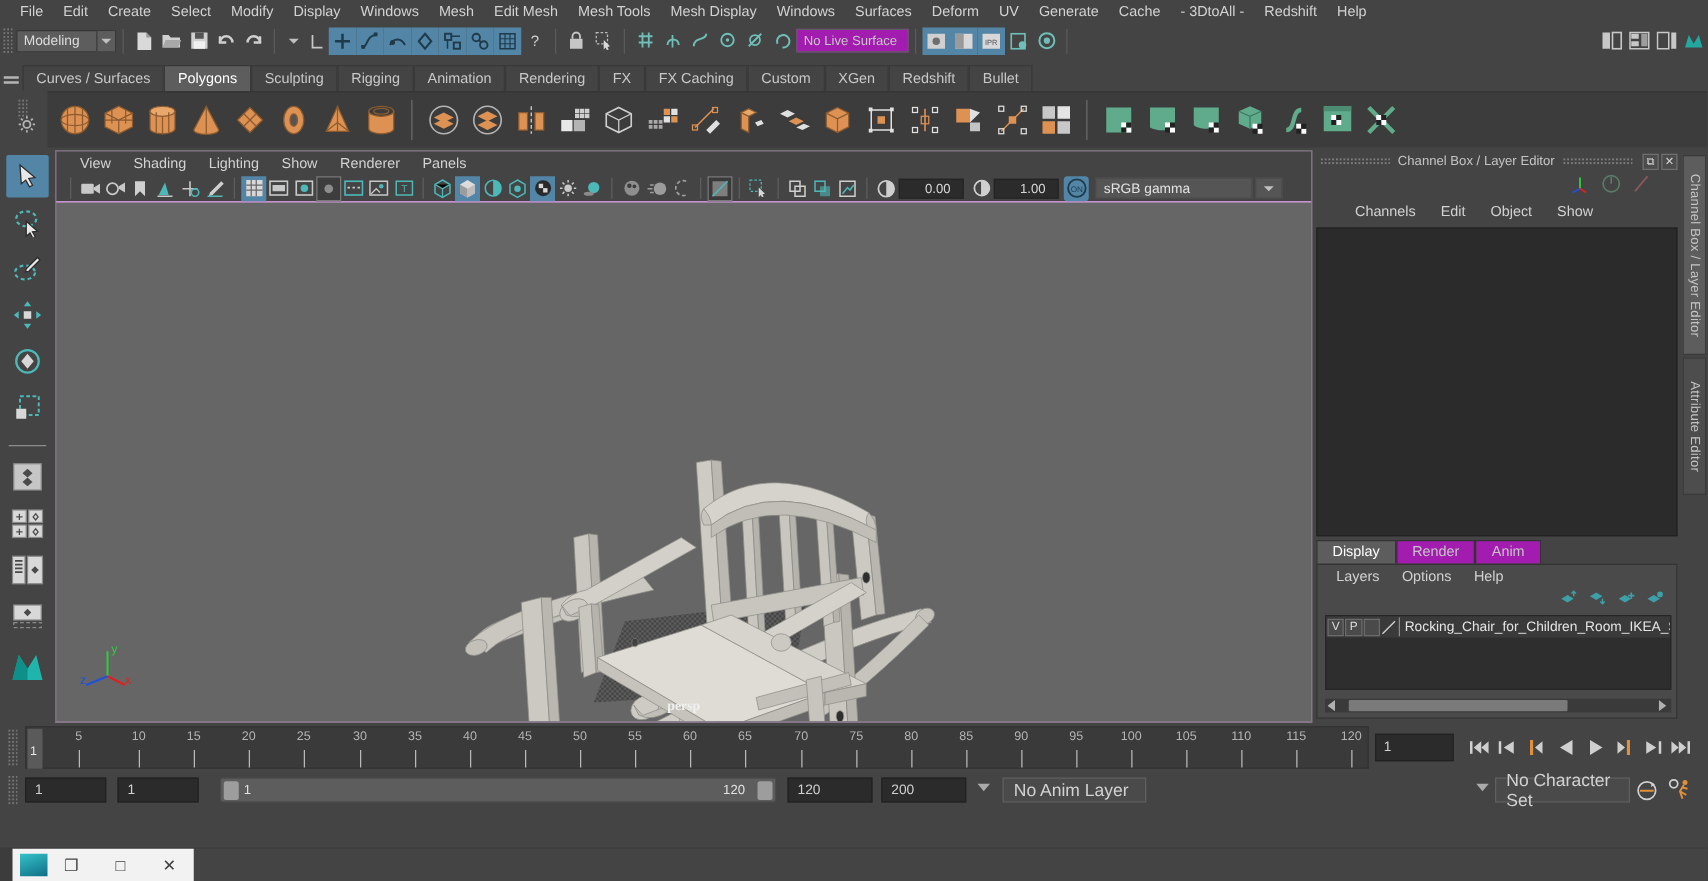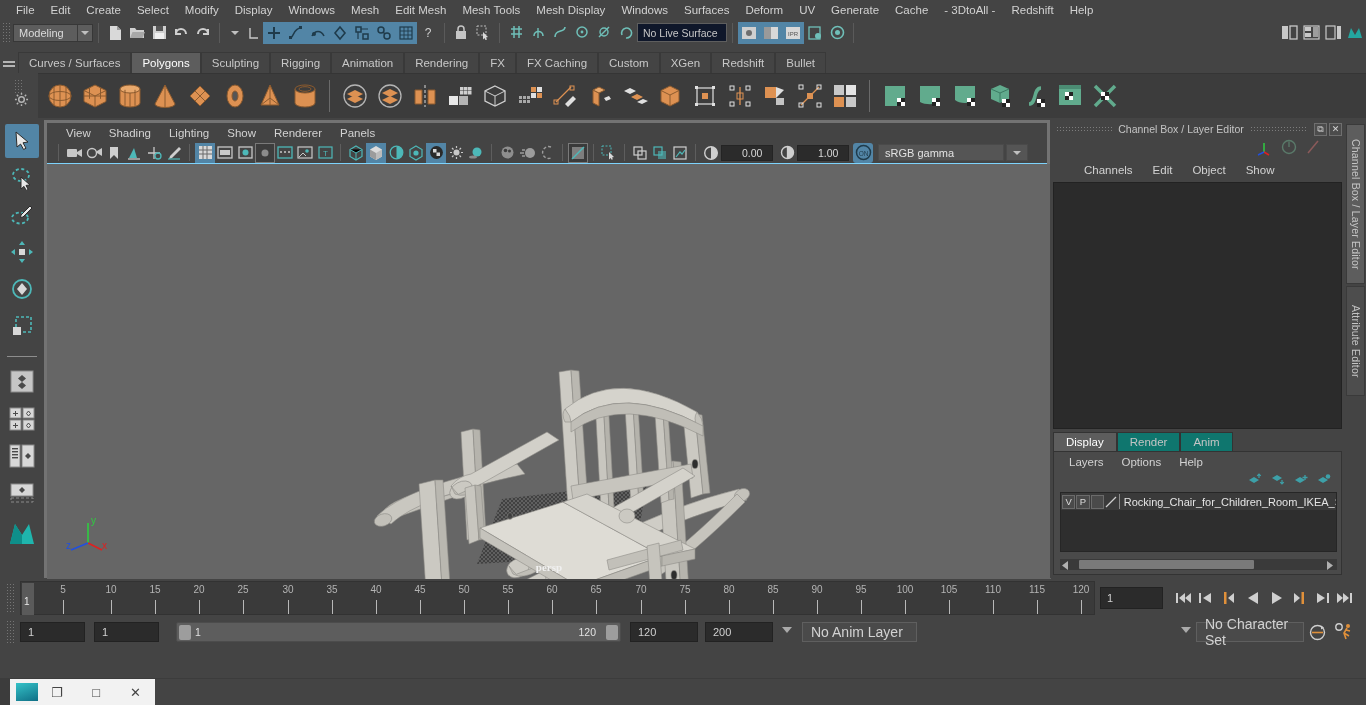--- a/index.html
+++ b/index.html
@@ -55,7 +55,7 @@
   .ico.on { background: #5285a6; }
   .ico.selbox { background: #5285a6; }
   .nolive {
-    width: 90px; height: 19px; background: #0f172a; border: 1px solid #5e5e5e;
+    width: 90px; height: 19px; background: #a21caf; border: 1px solid #5e5e5e;
     font-size: 10.5px; color: #c6c6c6; display: flex; align-items: center;
     padding-left: 5px;
   }

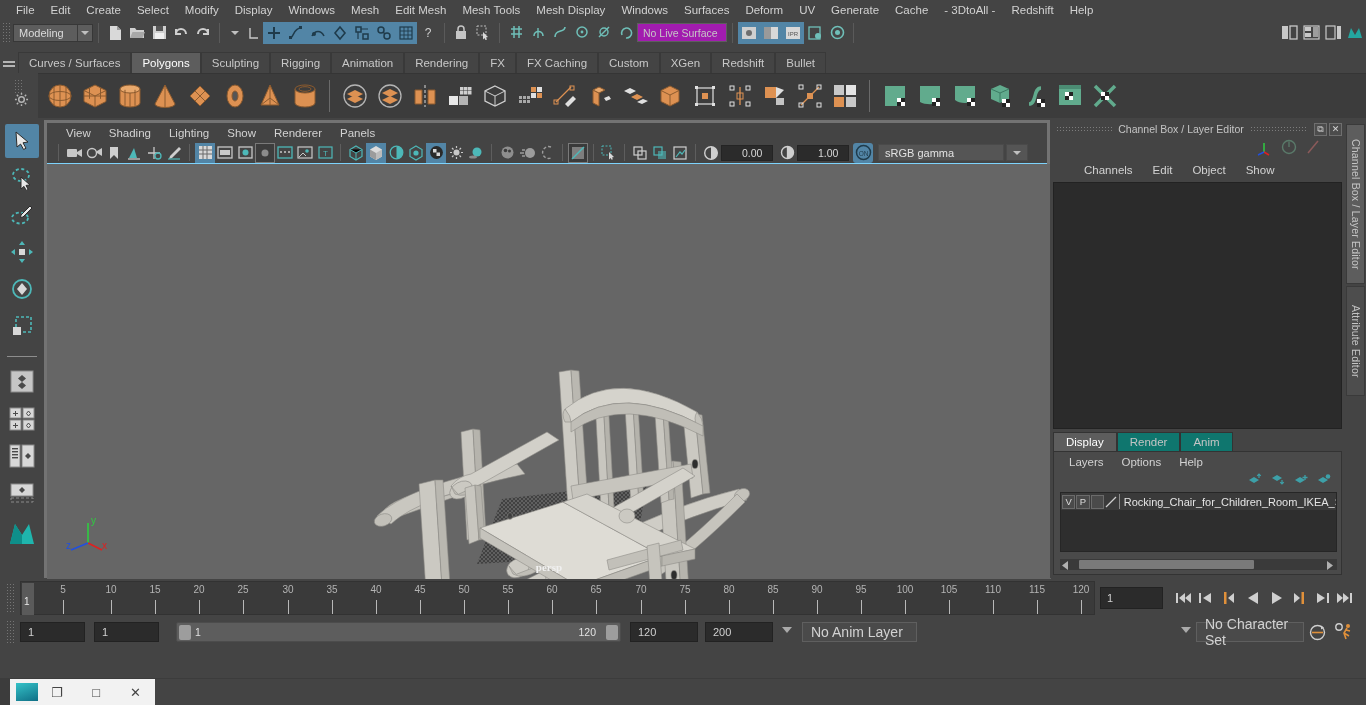--- a/index.html
+++ b/index.html
@@ -106,7 +106,7 @@
   
   .vp-panel {
     position: absolute; left: 44px; top: 120px; width: 1006px; height: 458px;
-    background: #7dd3fc; border: 3px solid #737373;
+    background: #f0abfc; border: 1px solid #737373;
   }
   .vp-menu { height: 19px; display: flex; align-items: center; padding-left: 10px; background:#444444; }
   .vp-menu .vmi { font-size: 11.5px; color: #d2d2d2; padding: 0 9px; }

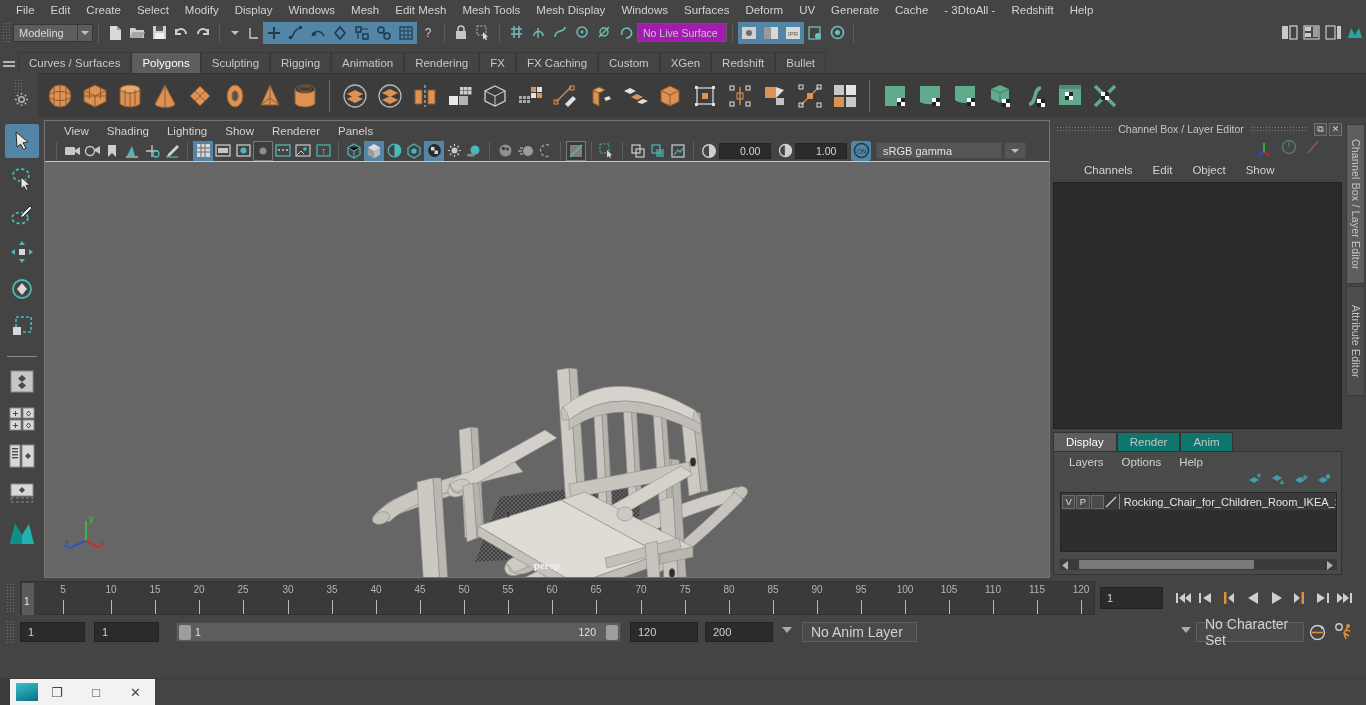--- a/index.html
+++ b/index.html
@@ -161,7 +161,7 @@
   }
   .lyr-tabs { position:absolute; left:3px; top: 312px; display:flex; align-items:flex-end; }
   .ltab { height: 19px; padding: 0 12px; font-size: 11.5px; display:flex;align-items:center;
-          background:#0f766e; color:#c4c4c4; border:1px solid #333; border-bottom:none; }
+          background:#a21caf; color:#c4c4c4; border:1px solid #333; border-bottom:none; }
   .ltab.active { background: #5d5d5d; color:#fff; }
   .lyr-body { position:absolute; left:3px; top:331px; width:289px; height:124px; background:#4a4a4a; border:1px solid #333; }
   .lyr-menu { height:19px; display:flex; align-items:center; padding-left:6px; }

_What the task requires_
Retype all entries above verbatim; no pictures belong in the copy.

_Result_
--- a/index.html
+++ b/index.html
@@ -55,7 +55,7 @@
   .ico.on { background: #5285a6; }
   .ico.selbox { background: #5285a6; }
   .nolive {
-    width: 90px; height: 19px; background: #0f172a; border: 1px solid #5e5e5e;
+    width: 90px; height: 19px; background: #a21caf; border: 1px solid #5e5e5e;
     font-size: 10.5px; color: #c6c6c6; display: flex; align-items: center;
     padding-left: 5px;
   }

--- a/index.html
+++ b/index.html
@@ -106,7 +106,7 @@
   
   .vp-panel {
     position: absolute; left: 44px; top: 120px; width: 1006px; height: 458px;
-    background: #7dd3fc; border: 3px solid #737373;
+    background: #f0abfc; border: 1px solid #737373;
   }
   .vp-menu { height: 19px; display: flex; align-items: center; padding-left: 10px; background:#444444; }
   .vp-menu .vmi { font-size: 11.5px; color: #d2d2d2; padding: 0 9px; }

--- a/index.html
+++ b/index.html
@@ -161,7 +161,7 @@
   }
   .lyr-tabs { position:absolute; left:3px; top: 312px; display:flex; align-items:flex-end; }
   .ltab { height: 19px; padding: 0 12px; font-size: 11.5px; display:flex;align-items:center;
-          background:#0f766e; color:#c4c4c4; border:1px solid #333; border-bottom:none; }
+          background:#a21caf; color:#c4c4c4; border:1px solid #333; border-bottom:none; }
   .ltab.active { background: #5d5d5d; color:#fff; }
   .lyr-body { position:absolute; left:3px; top:331px; width:289px; height:124px; background:#4a4a4a; border:1px solid #333; }
   .lyr-menu { height:19px; display:flex; align-items:center; padding-left:6px; }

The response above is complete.